Output the records below verbatim, minus the pictures.

Camera metadata records:
★ ★ ★ ★ ★
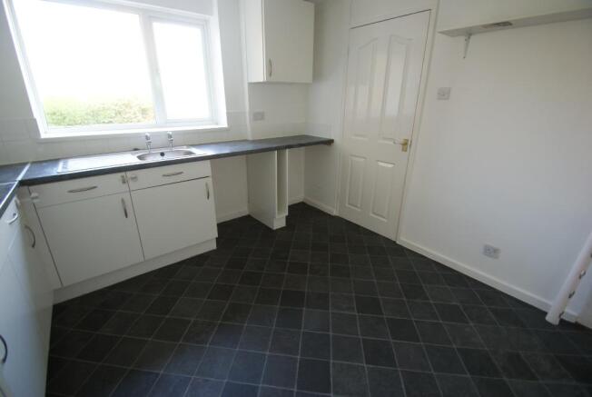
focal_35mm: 15
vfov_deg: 77.5
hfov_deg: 100.3
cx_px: 296
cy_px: 198
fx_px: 247
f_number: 3.5
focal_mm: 10
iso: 320
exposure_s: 1/30
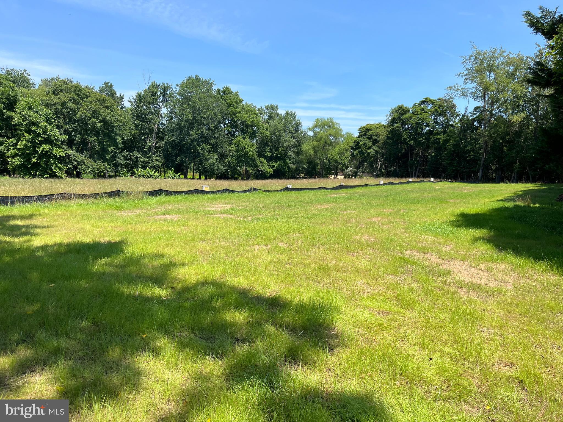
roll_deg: -3.4
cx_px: 282
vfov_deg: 53.1
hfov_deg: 67.3
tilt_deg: -5.6
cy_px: 211
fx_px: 423
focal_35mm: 26
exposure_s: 1/2309
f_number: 1.6
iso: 50
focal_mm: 5.1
★ ★ ★ ★ ★
_REPLY_
focal_35mm: 15
vfov_deg: 77.5
hfov_deg: 100.3
cx_px: 296
cy_px: 198
fx_px: 247
f_number: 3.5
focal_mm: 10
iso: 320
exposure_s: 1/30
roll_deg: -3.4
cx_px: 282
vfov_deg: 53.1
hfov_deg: 67.3
tilt_deg: -5.6
cy_px: 211
fx_px: 423
focal_35mm: 26
exposure_s: 1/2309
f_number: 1.6
iso: 50
focal_mm: 5.1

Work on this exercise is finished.